A smart, graphic snuff film with black humor

Independent horror is littered with bad films based on half-baked concepts. That is why it is refreshing to come across The House With 100 Eyes. The name references a home outfitted with concealed cameras for the purpose of recording snuff films. A gritty torture porn entry with a satirical edge, the film is wonderfully subversive in dealing with a very tired subject for the genre. The plot follows a seemingly normal married couple on the surface that happen to be serial killers. The couple lures victims into their house and then makes snuff films of their deaths. The House With 100 Eyes is not for the faint of heart. Even veteran horror fans may have trouble with certain scenes.

Ed (Jim Roof) and Susan (Shannon Malone) are a married couple with a fetish for murder. Susan is an expert with poisons, as her prior husband and neighbors found out. She is the June Cleaver of female serial killers, happily supporting Ed’s plans with a smile. Ed has a grand idea for their evil schemes. He wants to film a triple-victim snuff video and sell it on DVD. They’ve turned their Southern California home into a private dungeon on the inside, decked out with cameras in every room. It is here they lure their victims and then torture them on camera in the most gruesome ways possible. Ed wants to capture all of this on tape and make it into a documentary. He even has a name for his production company, “Studio Red.”


The couple’s twisted plan involves picking up three people off the streets, two girls and a guy. They mislead three wayward teenagers living on the streets with the promise of $500 each for filming an adult movie in their home. It’s a plan that works perfectly until one of the teenagers gets nervous and wants to back out of the arrangement. Tensions that had been bubbling beneath the surface between Ed and Susan play a critical role as this “film-shoot” gets bloodier.

The film laces their characters with a satirical, smart edge.
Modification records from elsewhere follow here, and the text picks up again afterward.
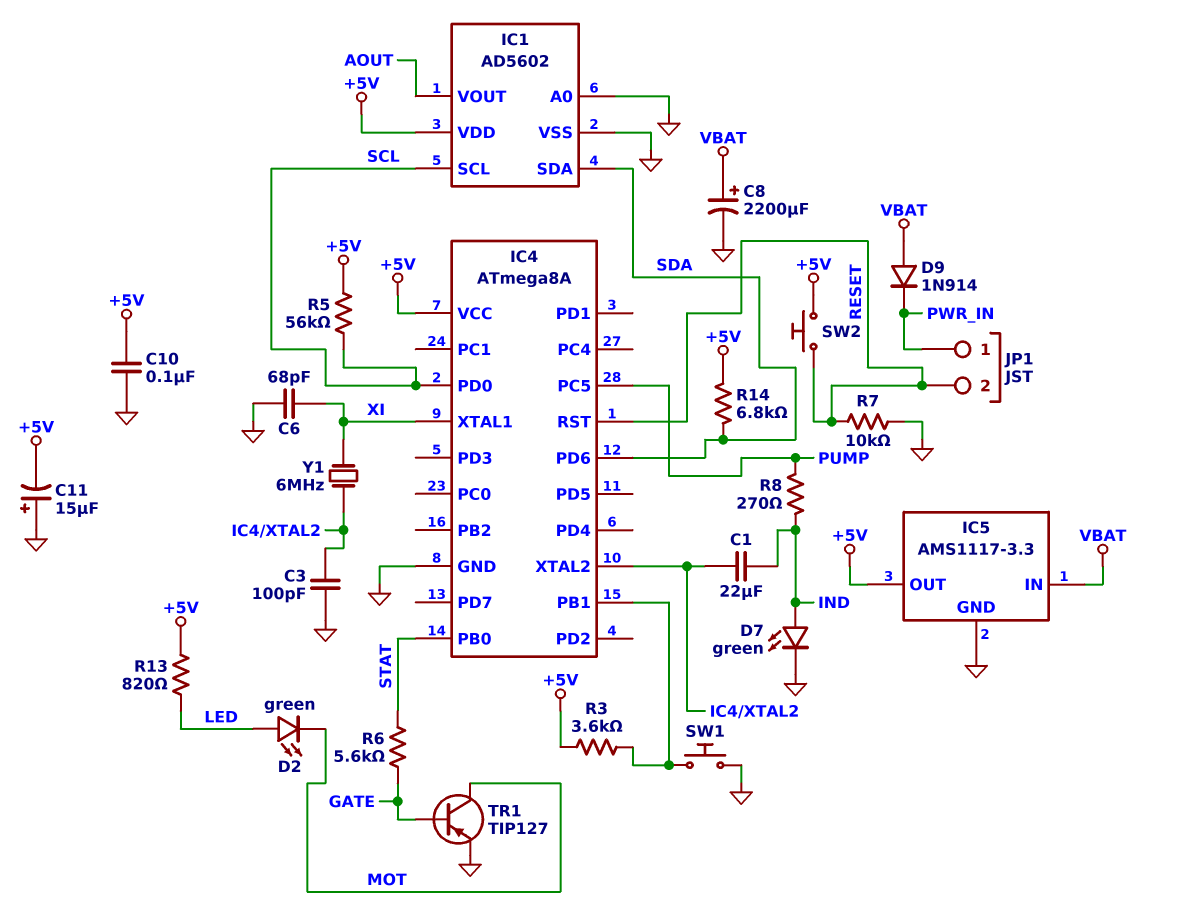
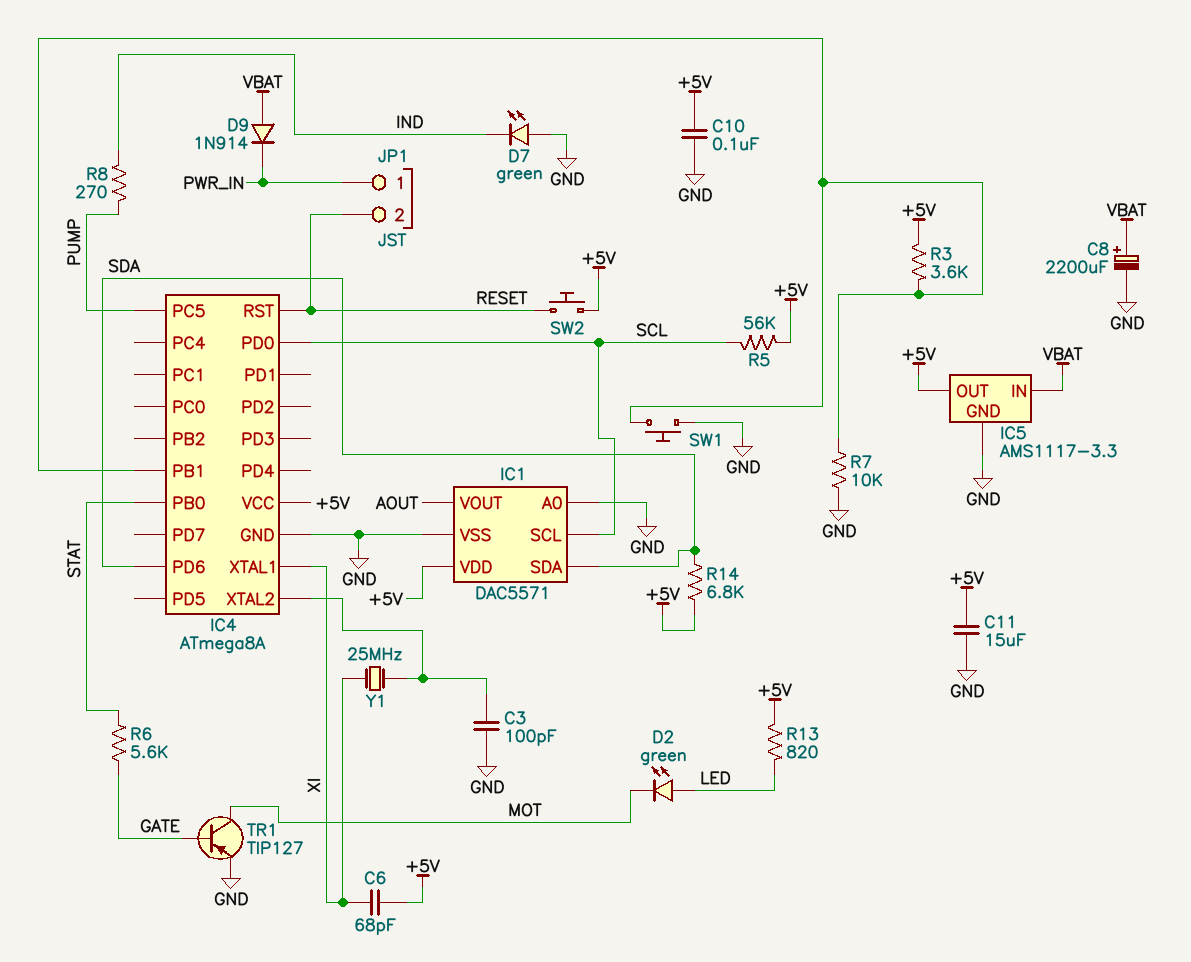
C1: 22uF (IC4/XTAL2, IND) -> none
C6: 68pF (GND, XI) -> 68pF (+5V, XI)
C11: 15uF (plus GND, minus +5V) -> 15uF (+5V, GND)
D7: LED green (A IND, K GND) -> LED green (A GND, K IND)
IC1: AD5602 -> DAC5571
R7: 10k (GND, RESET) -> 10k (GND, IC4/PB1)
Y1: 6MHz (IC4/XTAL2, XI) -> 25MHz (IC4/XTAL2, XI)

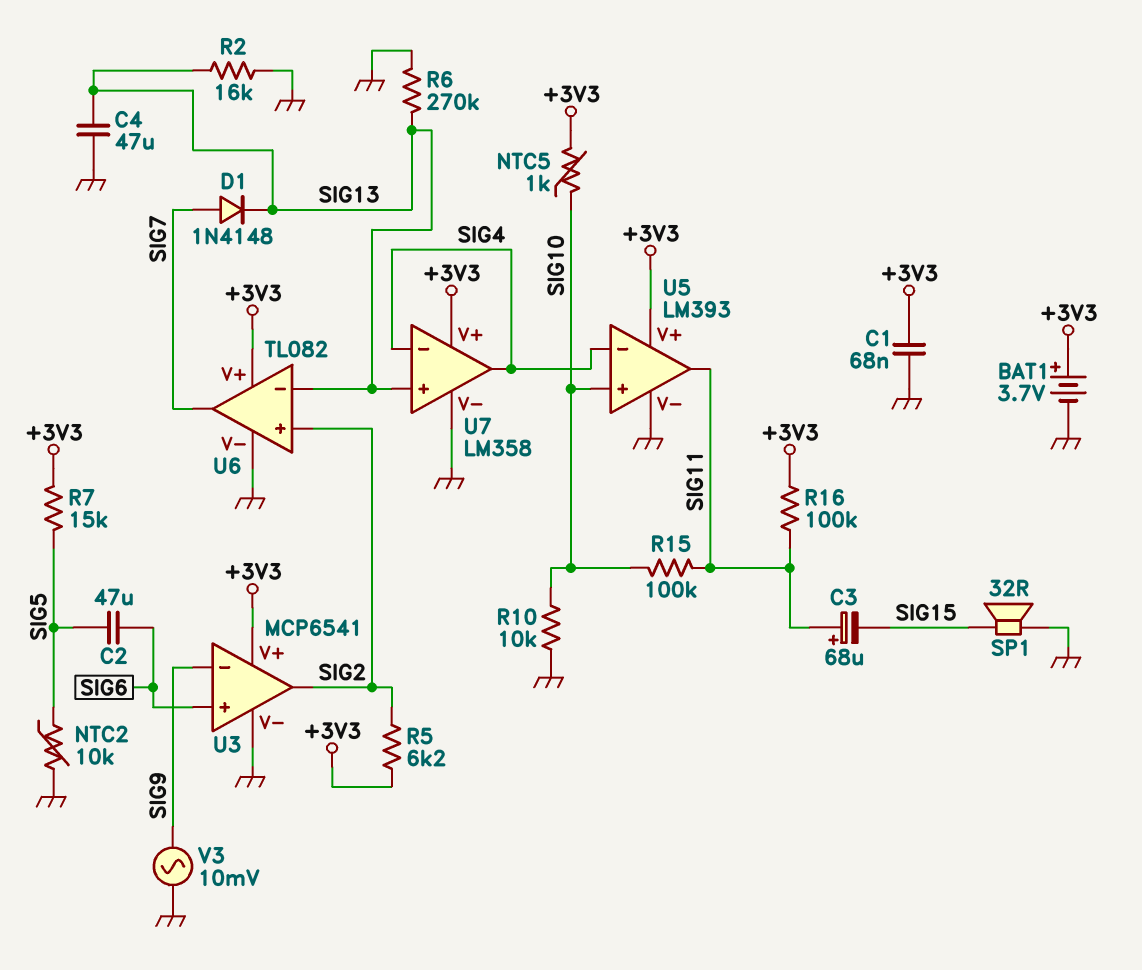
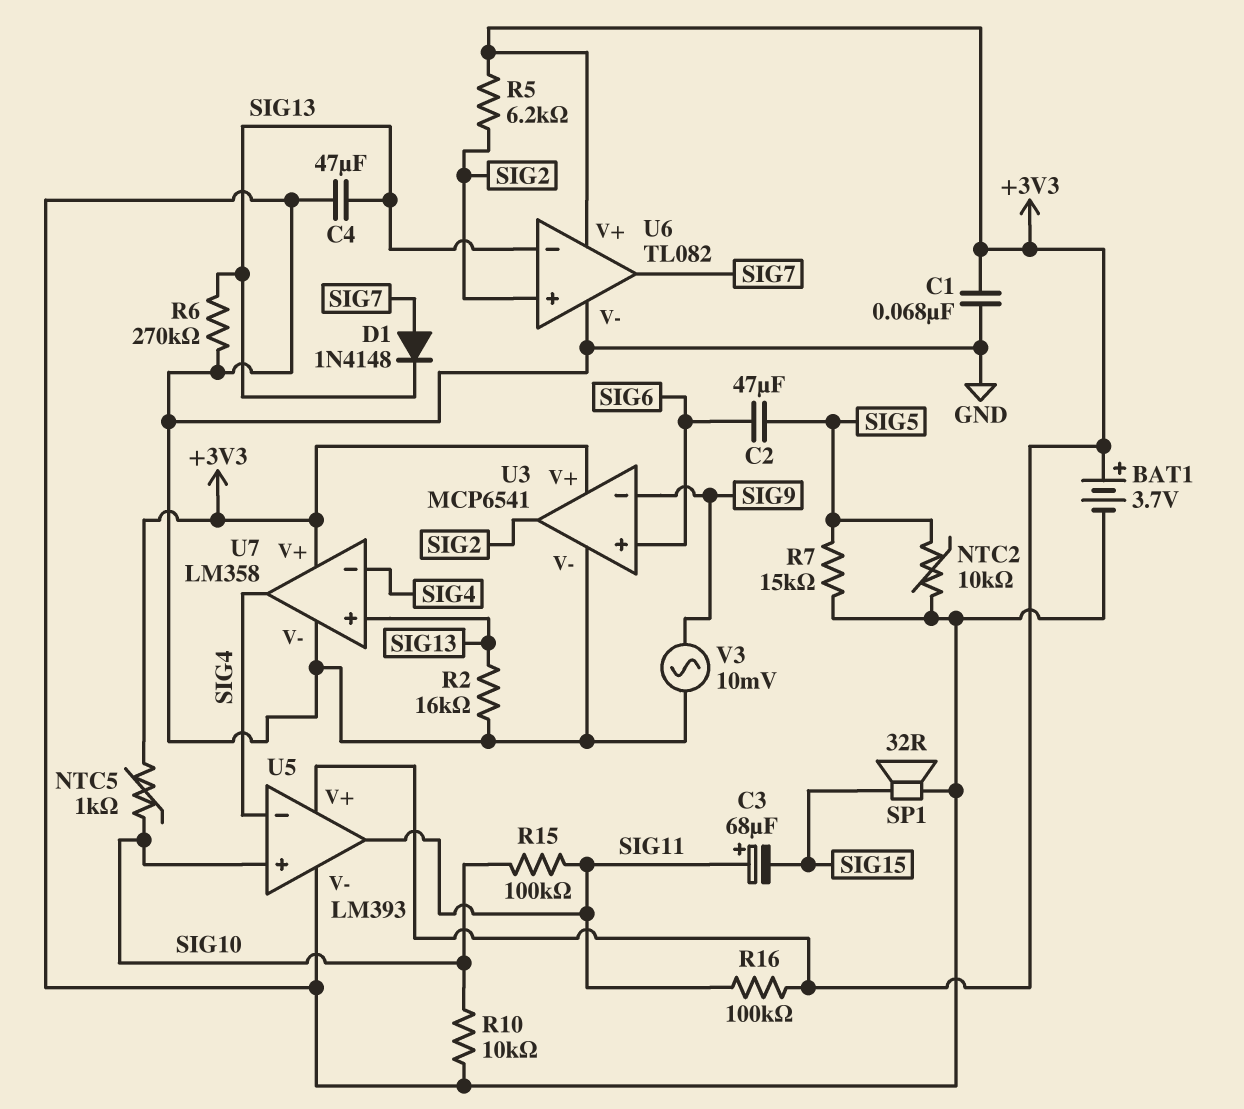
R7: 15k (+3V3, SIG5) -> 15k (GND, SIG5)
The House With 100 Eyes would not work as a film if it wasn’t for Ed and Susan. The lead characters are deliciously evil while remaining human, a tough trick to pull off. Ed has anger issues, while Susan is a needy wife. The actors are superb in those roles. The film laces their characters with a satirical, smart edge. It helps prevent them from becoming the grim, unrelenting caricatures so common in extreme horror.

Directors Jay Lee and Jim Roof have definitely taken a cue from the cult classic Behind the Mask: The Rise of Leslie Vernon. That film was a smart deconstruction of the slasher, including a wink the audience had already seen all of this before in other films. This film takes what we’ve come to expect from grisly torture porn and subverts their ideas, a wildly fresh take on the concept.


Those into torture porn will satisfy their cravings for extreme violence and gory deaths. The House With 100 Eyes does not shy away from that aspect of the genre. One poor girl is fed flesh from her own stomach in raw detail. If you’ve seen Hostel, you’ll know what to expect in terms of graphic torture.

Technically, The House With 100 Eyes is a found-footage film. An opening coda claims its video was edited together from tapes left by an unknown source. Thankfully, the storytelling doesn’t slavishly devote itself to the conventions of that style. The relatively short film at nearly 76 minutes is a taut, entertaining ride for horror fanatics. Mainstream horror these days often has to pull its punches, something the independent House With 100 Eyes strenuously avoids with its raw brutality and dark humor.

This is one of the finest independent horror films made in the past decade. The actors aren’t famous names and there are no cute teen protagonists. It is simply a dark look into the minds of two twisted people, peppered with a few laughs to keep the film going.